Given passage:
<<<<

13.Litigation Reporting. Executive shall immediately notify the Company of the nature and amount of any action, suit, claim, complaint, investigation, inquiry, enforcement action or proceeding by any person or entity involving (i) the Company, (ii) any of the Company’s subsidiaries; and/or (iii) Executive, in relation to Executive’s provision of services hereunder, upon receipt by it of notice of any such action, suit, claim, complaint, investigation, inquiry, enforcement action, or other proceeding during the Employment Period. If applicable, concurrently with the Effective Date of this Agreement, Executive has informed the Company of any and all pending or threatened litigation, and the Company acknowledges having been informed of such litigation, if any.
19 of 24 
 

 

14.Miscellaneous.

 

    1. Mutual Non-Disparagement. During the Employment Period, and at all times thereafter, neither Party shall make any written statement, or other communication, that materially disparages or places either Party, or any of the Company’s subsidiaries, or the Company’s respective principals, officers, directors, employees, partners, managers, shareholders, investors, products or services in a false or negative light; provided, however, that nothing herein shall preclude either Party from testifying as required by lawful subpoena or other legal process, making good faith reports to governing regulatory bodies or authorities, or communicating inside the Company consistent with legitimate business needs.

>>>>

Work order 1: Based on the agreement excerpt, state whether each statement below agrees with it, answering yes or no and quoting the words that decide it. (a) Executive must notify the Company immediately of any proceeding involving the Company. (b) The duty not to disparage ends when the Employment Period ends. (c) The non-disparagement clause bars either Party from testifying under a lawful subpoena.

Material for this task:
<<<<

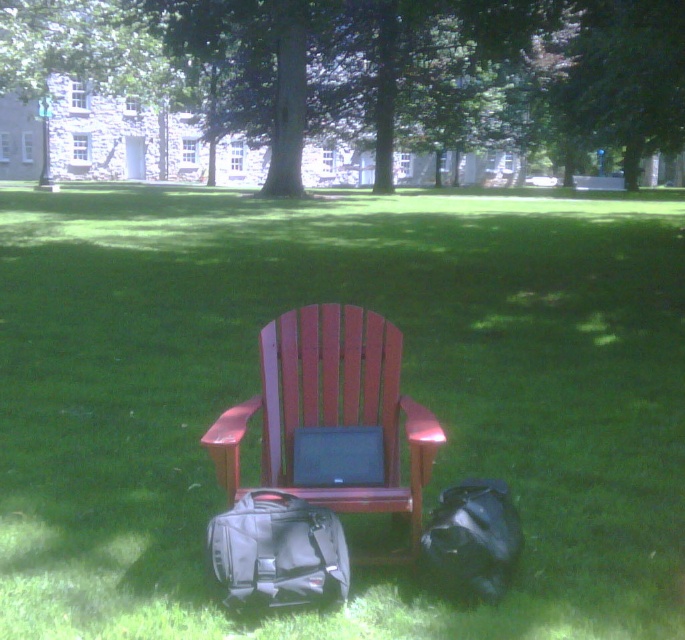
Question: Which of the following is the farthest from the observer?

Choices:
 (A) (292, 541)
 (B) (166, 356)
 (C) (456, 534)
 (D) (510, 134)

Answer: (D)

Question: Which of the following is the farthest from the observer?

Choices:
 (A) green grass at center
 (B) black matte bag at lower right

Answer: (B)

Question: Which is nearer to the black fabric backpack at lower left?

Choices:
 (A) matte black laptop at center
 (B) green leafy tree at upper center
 (C) green grass at center
 (D) black matte bag at lower right

Answer: (A)

Question: Is green grass at center to the left of wooden chair at center from the viewer's perspective?

Choices:
 (A) yes
 (B) no

Answer: (A)

Question: Is wooden chair at center positioned at the back of matte black laptop at center?

Choices:
 (A) no
 (B) yes

Answer: (A)

Question: Is black matte bag at lower right to the right of matte black laptop at center from the viewer's perspective?

Choices:
 (A) no
 (B) yes

Answer: (B)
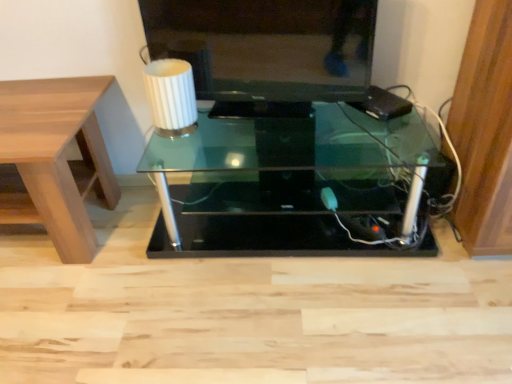
The width and height of the screenshot is (512, 384). In order to click on free space above light brown wood table at left, the second table viewed from the right (from a real-world perspective) in this screenshot , I will do `click(34, 104)`.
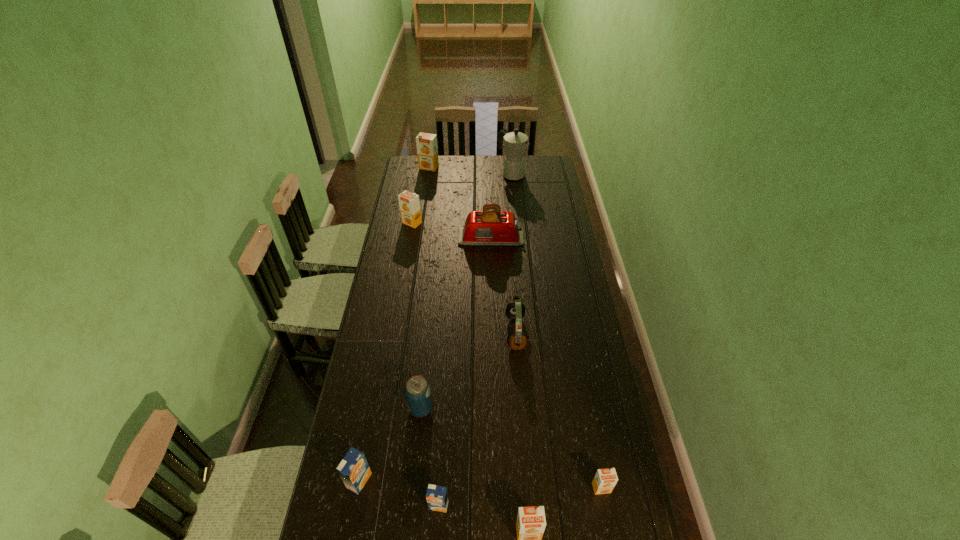
At what (x,y) coordinates should I click in order to perform the action: click on object that is at the far left corner. Please return your answer as a coordinate pair (x, y). Looking at the image, I should click on (427, 150).

Find the location of a particular element. Image resolution: width=960 pixels, height=540 pixels. free region at the far edge is located at coordinates click(x=467, y=168).

Find the location of a particular element. The width and height of the screenshot is (960, 540). vacant point at the left edge is located at coordinates (385, 270).

At what (x,y) coordinates should I click in order to perform the action: click on vacant region at the right edge of the desktop. Please return your answer as a coordinate pair (x, y). The image size is (960, 540). Looking at the image, I should click on (543, 271).

This screenshot has width=960, height=540. I want to click on blank space at the far left corner of the desktop, so click(x=413, y=163).

Locate an element on the screen. The image size is (960, 540). unoccupied area between the fifth shortest orange_juice and the rightmost orange orange juice is located at coordinates (507, 355).

The image size is (960, 540). What are the coordinates of `blank region between the left blue orange_juice and the biggest orange orange juice` in the screenshot? It's located at (395, 324).

At what (x,y) coordinates should I click in order to perform the action: click on blank region between the rightmost orange orange juice and the fifth farthest object. Please return your answer as a coordinate pair (x, y). Looking at the image, I should click on (559, 410).

Find the location of a particular element. This screenshot has width=960, height=540. vacant space that is in between the fifth nearest object and the gray coffeepot is located at coordinates (467, 291).

The image size is (960, 540). In order to click on free space between the biggest orange orange juice and the tallest object in this screenshot , I will do coord(470,171).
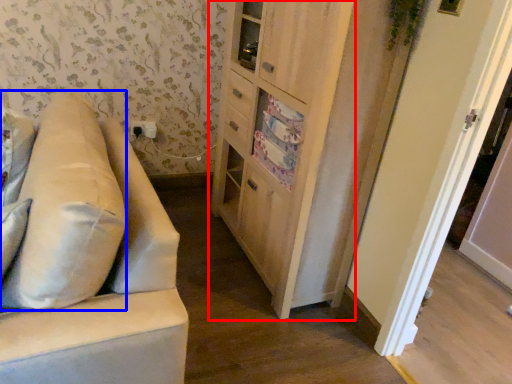
Question: Which object is closer to the camera taking this photo, cabinetry (highlighted by a red box) or pillow (highlighted by a blue box)?

Choices:
 (A) cabinetry
 (B) pillow

Answer: (B)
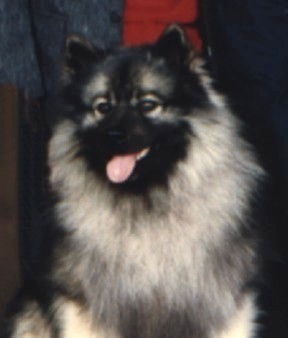
Locate an element on the screen. Image resolution: width=288 pixels, height=338 pixels. grey wall is located at coordinates (92, 17).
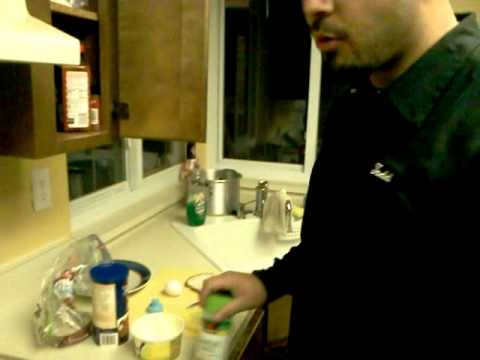
You are a GUI agent. You are given a task and a screenshot of the screen. Output one action in this format:
    pyautogui.click(x=<x>, y=<y>)
    Task: Click on the rag
    This screenshot has height=360, width=480.
    Given the screenshot: What is the action you would take?
    pyautogui.click(x=274, y=214)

>>>>

Work order 2: List every line of the records that contains the word "space", treating uppercase and lowercase as different.

Exercise output 1:
(a) Yes: "Executive shall immediately notify the Company"
(b) No: "During the Employment Period, and at all times thereafter"
(c) No: "nothing herein shall preclude either Party from testifying as required by lawful subpoena"

Exercise output 2:
The width and height of the screenshot is (512, 384). In order to click on free space above light brown wood table at left, the second table viewed from the right (from a real-world perspective) in this screenshot , I will do `click(34, 104)`.
This screenshot has width=960, height=540. I want to click on blank space at the far left corner of the desktop, so click(x=413, y=163).
Find the location of a particular element. This screenshot has width=960, height=540. vacant space that is in between the fifth nearest object and the gray coffeepot is located at coordinates (467, 291).
The image size is (960, 540). In order to click on free space between the biggest orange orange juice and the tallest object in this screenshot , I will do coord(470,171).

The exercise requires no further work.